Task to carry out:
In the material below, some lines carry "potentially". Copy each such line.

Provided records:
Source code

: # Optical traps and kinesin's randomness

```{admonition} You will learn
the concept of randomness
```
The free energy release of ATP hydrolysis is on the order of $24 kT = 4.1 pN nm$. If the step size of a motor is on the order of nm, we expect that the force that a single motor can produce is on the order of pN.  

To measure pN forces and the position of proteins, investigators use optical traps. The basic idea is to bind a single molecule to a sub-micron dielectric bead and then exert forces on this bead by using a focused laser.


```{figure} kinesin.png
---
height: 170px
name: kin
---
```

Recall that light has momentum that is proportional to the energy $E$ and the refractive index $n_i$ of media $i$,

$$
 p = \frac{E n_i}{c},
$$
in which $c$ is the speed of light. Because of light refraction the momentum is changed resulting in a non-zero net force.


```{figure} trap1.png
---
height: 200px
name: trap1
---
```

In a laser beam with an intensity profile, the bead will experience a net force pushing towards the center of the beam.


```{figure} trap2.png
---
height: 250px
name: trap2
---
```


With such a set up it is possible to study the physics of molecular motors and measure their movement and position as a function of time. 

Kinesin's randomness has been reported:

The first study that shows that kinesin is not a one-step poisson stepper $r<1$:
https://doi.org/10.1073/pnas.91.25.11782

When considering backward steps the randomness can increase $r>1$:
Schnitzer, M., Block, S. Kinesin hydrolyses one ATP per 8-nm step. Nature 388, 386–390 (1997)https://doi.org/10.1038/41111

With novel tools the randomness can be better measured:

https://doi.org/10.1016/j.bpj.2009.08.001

--

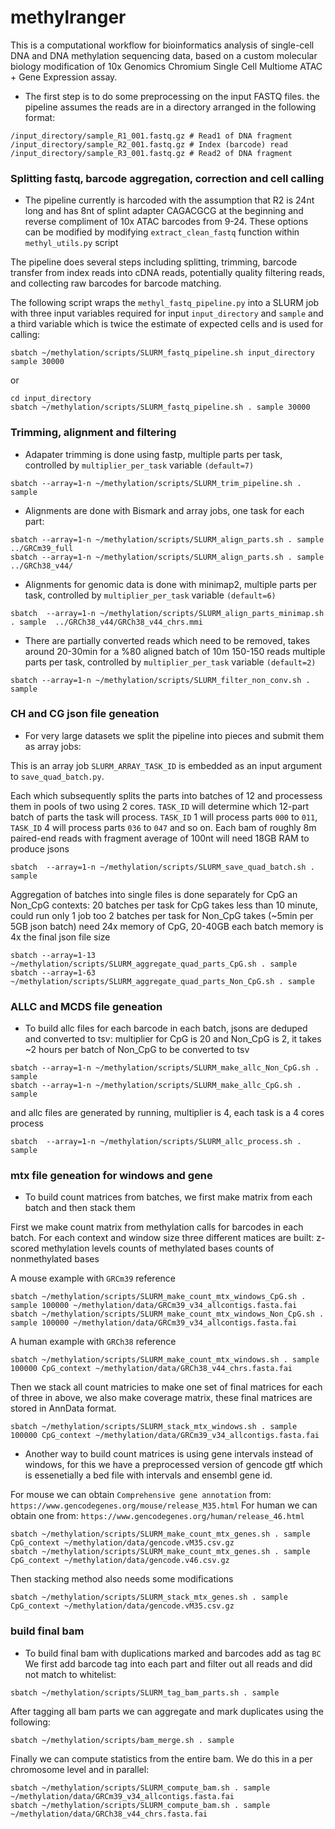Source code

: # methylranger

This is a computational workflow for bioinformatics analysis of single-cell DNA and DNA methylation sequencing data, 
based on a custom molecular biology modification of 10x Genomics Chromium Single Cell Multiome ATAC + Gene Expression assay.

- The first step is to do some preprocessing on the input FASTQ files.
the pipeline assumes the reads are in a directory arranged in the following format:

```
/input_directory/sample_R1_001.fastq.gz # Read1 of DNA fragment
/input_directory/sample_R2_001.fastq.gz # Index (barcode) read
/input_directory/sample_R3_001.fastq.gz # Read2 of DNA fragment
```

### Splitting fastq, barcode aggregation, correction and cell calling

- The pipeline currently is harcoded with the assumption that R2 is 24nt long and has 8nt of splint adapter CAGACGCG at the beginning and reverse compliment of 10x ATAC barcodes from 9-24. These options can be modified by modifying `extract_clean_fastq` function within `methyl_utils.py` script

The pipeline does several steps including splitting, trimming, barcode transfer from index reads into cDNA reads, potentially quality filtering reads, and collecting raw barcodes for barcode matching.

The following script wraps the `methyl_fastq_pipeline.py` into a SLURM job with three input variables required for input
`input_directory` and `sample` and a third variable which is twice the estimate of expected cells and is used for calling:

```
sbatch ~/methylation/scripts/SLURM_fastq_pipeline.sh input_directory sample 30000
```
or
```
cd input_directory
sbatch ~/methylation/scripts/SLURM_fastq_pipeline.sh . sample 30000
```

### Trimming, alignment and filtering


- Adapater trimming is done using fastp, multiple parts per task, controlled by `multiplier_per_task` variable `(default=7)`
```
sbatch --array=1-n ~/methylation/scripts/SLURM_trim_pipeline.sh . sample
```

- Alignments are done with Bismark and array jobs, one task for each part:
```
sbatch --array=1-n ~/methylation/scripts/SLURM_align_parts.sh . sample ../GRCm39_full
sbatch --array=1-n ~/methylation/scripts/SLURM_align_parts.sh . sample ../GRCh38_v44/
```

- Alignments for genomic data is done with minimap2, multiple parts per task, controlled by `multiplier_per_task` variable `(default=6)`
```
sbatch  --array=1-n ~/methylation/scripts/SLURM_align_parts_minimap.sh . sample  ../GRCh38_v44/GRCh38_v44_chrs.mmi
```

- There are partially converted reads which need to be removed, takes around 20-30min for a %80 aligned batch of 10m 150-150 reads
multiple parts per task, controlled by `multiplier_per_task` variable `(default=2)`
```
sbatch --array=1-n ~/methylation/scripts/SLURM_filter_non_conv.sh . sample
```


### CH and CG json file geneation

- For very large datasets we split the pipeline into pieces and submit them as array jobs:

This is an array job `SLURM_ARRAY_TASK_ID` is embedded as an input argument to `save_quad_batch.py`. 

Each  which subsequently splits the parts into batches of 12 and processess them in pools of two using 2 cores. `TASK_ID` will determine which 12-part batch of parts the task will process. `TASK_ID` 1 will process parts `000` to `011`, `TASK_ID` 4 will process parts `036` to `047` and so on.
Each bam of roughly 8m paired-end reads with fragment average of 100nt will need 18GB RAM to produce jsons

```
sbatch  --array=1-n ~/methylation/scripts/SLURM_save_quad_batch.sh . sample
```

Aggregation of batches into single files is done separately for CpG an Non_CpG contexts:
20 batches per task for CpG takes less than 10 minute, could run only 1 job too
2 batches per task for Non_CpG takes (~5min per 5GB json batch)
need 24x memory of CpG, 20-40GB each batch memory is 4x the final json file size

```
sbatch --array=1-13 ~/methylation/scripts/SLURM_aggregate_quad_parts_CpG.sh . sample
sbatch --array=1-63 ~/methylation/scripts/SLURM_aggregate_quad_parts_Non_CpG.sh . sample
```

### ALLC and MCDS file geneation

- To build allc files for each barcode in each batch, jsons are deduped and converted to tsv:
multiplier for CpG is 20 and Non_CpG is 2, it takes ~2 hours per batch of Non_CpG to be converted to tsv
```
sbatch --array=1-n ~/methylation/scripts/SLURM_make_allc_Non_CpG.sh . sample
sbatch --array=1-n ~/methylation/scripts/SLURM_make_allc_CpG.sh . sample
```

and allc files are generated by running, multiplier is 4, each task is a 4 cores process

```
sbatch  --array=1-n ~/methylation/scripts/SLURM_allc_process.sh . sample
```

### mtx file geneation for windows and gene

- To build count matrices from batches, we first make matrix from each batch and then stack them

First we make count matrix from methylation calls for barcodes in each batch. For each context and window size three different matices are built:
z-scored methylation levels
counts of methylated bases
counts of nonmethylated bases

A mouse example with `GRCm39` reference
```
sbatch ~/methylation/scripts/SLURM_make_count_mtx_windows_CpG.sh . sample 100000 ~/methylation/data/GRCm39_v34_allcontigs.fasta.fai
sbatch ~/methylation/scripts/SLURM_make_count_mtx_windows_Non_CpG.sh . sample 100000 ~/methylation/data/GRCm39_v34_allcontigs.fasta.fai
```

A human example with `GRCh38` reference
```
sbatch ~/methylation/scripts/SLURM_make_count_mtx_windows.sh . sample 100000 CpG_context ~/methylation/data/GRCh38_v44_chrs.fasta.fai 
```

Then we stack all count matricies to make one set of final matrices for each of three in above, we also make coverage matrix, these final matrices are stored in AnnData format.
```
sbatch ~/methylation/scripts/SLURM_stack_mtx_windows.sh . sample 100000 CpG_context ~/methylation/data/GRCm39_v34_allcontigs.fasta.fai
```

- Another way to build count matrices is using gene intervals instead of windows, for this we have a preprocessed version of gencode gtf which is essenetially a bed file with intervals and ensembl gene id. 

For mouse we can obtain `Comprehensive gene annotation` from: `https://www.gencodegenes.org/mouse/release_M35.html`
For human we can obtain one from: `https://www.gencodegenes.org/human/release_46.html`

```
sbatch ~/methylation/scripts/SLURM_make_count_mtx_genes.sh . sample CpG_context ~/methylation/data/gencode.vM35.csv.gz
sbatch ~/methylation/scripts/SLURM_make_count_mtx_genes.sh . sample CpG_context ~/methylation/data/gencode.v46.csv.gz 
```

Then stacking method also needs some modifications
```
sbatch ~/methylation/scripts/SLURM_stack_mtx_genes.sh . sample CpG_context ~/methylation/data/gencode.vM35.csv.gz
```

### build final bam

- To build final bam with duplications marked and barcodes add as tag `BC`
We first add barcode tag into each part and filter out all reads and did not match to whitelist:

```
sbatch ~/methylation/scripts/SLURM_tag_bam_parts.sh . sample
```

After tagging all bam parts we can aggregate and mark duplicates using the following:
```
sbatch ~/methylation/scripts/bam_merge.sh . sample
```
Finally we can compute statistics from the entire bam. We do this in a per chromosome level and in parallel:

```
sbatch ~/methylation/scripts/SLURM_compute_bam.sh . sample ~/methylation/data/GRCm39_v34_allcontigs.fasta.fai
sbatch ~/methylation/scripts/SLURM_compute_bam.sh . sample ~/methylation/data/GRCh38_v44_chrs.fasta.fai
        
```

--

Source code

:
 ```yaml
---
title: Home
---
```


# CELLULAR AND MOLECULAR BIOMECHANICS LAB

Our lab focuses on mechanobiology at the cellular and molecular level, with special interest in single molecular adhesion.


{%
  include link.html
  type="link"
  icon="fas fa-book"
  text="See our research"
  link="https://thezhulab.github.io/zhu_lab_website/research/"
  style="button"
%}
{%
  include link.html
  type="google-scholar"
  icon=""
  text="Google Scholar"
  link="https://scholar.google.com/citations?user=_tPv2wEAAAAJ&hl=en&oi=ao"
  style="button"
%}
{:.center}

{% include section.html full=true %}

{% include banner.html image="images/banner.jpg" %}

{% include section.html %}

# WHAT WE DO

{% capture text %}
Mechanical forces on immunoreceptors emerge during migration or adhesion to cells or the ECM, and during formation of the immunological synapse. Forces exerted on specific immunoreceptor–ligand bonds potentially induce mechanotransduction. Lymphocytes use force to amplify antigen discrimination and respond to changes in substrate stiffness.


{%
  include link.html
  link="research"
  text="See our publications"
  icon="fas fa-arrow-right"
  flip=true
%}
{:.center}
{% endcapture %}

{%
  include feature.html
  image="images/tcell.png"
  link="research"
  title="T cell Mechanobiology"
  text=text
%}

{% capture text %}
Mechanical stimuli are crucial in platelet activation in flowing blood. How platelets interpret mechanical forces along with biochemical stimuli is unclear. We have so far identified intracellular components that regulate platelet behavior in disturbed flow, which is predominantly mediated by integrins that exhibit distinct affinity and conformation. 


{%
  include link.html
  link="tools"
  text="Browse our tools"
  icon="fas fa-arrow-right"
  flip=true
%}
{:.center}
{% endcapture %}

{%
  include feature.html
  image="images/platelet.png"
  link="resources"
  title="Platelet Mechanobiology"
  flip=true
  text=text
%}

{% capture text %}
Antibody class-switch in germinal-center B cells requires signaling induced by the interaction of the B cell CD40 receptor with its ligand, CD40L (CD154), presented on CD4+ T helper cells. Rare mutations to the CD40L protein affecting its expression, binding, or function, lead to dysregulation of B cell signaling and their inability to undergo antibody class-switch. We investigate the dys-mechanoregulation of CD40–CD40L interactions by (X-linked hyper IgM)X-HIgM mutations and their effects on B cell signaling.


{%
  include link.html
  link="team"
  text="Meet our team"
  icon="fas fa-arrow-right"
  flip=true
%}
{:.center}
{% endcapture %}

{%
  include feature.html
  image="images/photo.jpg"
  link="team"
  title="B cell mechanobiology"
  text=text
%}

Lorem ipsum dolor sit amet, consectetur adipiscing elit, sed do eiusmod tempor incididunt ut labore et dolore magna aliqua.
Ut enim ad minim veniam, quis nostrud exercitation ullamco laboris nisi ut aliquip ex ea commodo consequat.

Result of this exercise:
The pipeline does several steps including splitting, trimming, barcode transfer from index reads into cDNA reads, potentially quality filtering reads, and collecting raw barcodes for barcode matching.
Mechanical forces on immunoreceptors emerge during migration or adhesion to cells or the ECM, and during formation of the immunological synapse. Forces exerted on specific immunoreceptor–ligand bonds potentially induce mechanotransduction. Lymphocytes use force to amplify antigen discrimination and respond to changes in substrate stiffness.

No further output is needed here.